Camera Geometry: Algorithm for "object area correction"

Question

A project I've been working on for the past few months is calculating the top area of ​​an object taken with a 3D depth camera from top view.

workflow of my project:

1. capture a group of objects image(RGB,DEPTH data) from top-view

2. Instance Segmentation with RGB image

3. Calculate the real area of ​​the segmented mask with DEPTH data

Some problem on the project:

• All given objects have different shapes
• The side of the object, not the top, begins to be seen as it moves to the outside of the image.
• Because of this, the mask area to be segmented gradually increases.
• As a result, the actual area of ​​an object located outside the image is calculated to be larger than that of an object located in the center.

In the example image, object 1 is located in the middle of the angle, so only the top of the object is visible, but object 2 is located outside the angle, so part of the top is lost and the side is visible.

Because of this, the mask area to be segmented is larger for objects located on the periphery than for objects located in the center.

I only want to find the area of ​​the top of an object.

example what I want image:

Is there a way to geometrically correct the area of ​​an object located on outside of the image?

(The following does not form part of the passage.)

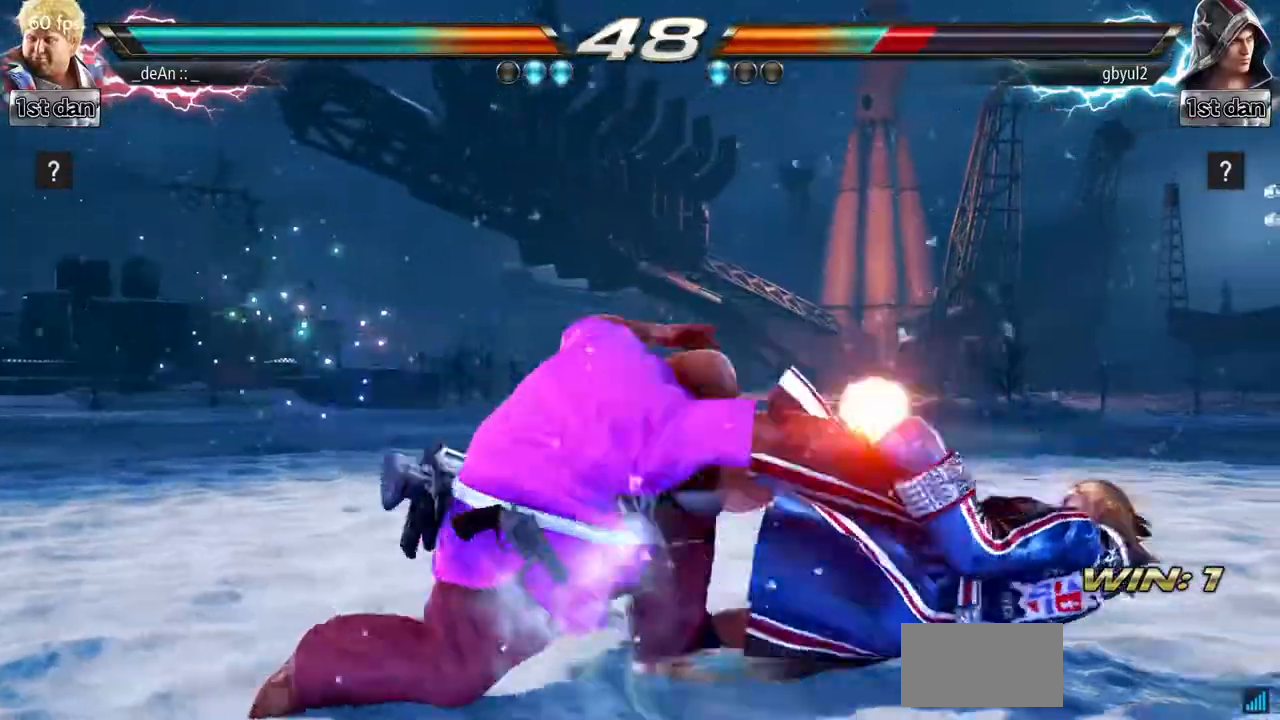
{"buttons": [], "left_stick": "center", "events": []}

I tried to calibrate by multiplying the area calculated according to the angle formed by Vector 1 connecting the center point of the camera lens to the center point of the floor and Vector 2 connecting the center point of the lens to the center of gravity of the target object by a specific value. However, I gave up because I couldn't logically explain how much correction was needed.

fig 3:

Answer 1

What I would do is convert your RGB and Depth image to 3D mesh (surface with bumps) using your camera settings (FOVs,focal length) something like this:

• Align already captured rgb and depth images

and then project it onto ground plane (perpendicul to camera view direction in the middle of screen). To obtain ground plane simply take 3 3D positions of the ground p0,p1,p2 (forming triangle) and using cross product to compute the ground normal:

n = normalize(cross(p1-p0,p2-p1))

now you plane is defined by p0,n so just each 3D coordinate convert like this:

by simply adding normal vector (towards ground) multiplied by distance to ground, if I see it right something like this:

p' = p + n * dot(p-p0,n)

That should eliminate the problem with visible sides on edges of FOV however you should also take into account that by showing side some part of top is also hidden so to remedy that you might also find axis of symmetry, and use just half of top side (that is not hidden partially) and just multiply the measured half area by 2 ...

Answer 2

Accurate computation is virtually hopeless, because you don't see all sides.

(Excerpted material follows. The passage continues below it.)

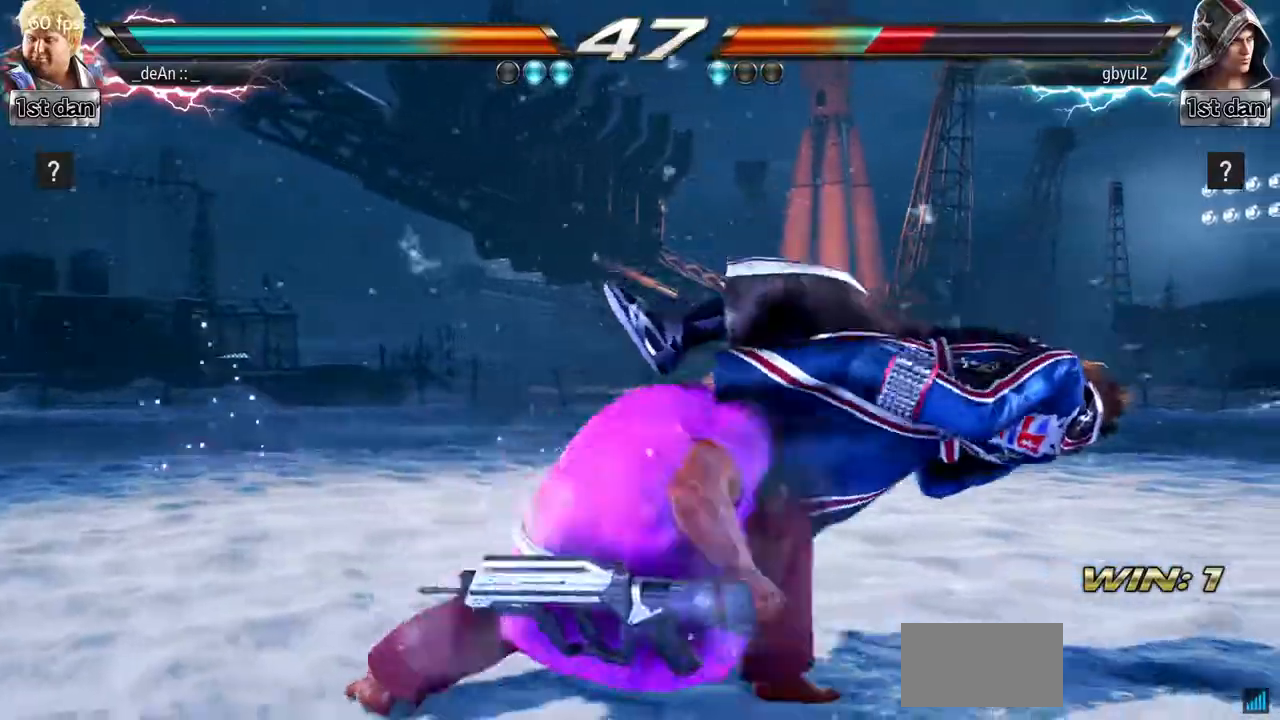
{"buttons": [], "left_stick": "left", "events": [[350, "left_stick", "left"]]}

Assuming your depth information is available as a range image, you can consider the points inside the segmentation mask of a single chicken, estimate the vertical direction at that point, rotate and project the points to obtain the silhouette.

But as a part of the surface is occluded, you may have to reconstruct it using symmetry.

Answer 3

There is no way to do this accurately for arbitrary objects, since there can be parts of the object that contribute to the "top area", but which the camera cannot see. Since the camera cannot see these parts, you can't tell how big they are.

Since all your objects are known to be chickens, though, you could get a pretty accurate estimate like this:

1. Use Principal Component Analysis to determine the orientation of each chicken.
2. Using many objects in many images, find a best-fit polynomial that estimates apparent chicken size by distance from the image center, and orientation relative to the distance vector.
3. For any given chicken, then, you can divide its apparent size by the estimated average apparent size for its distance and orientation, to get a normalized chicken size measurement.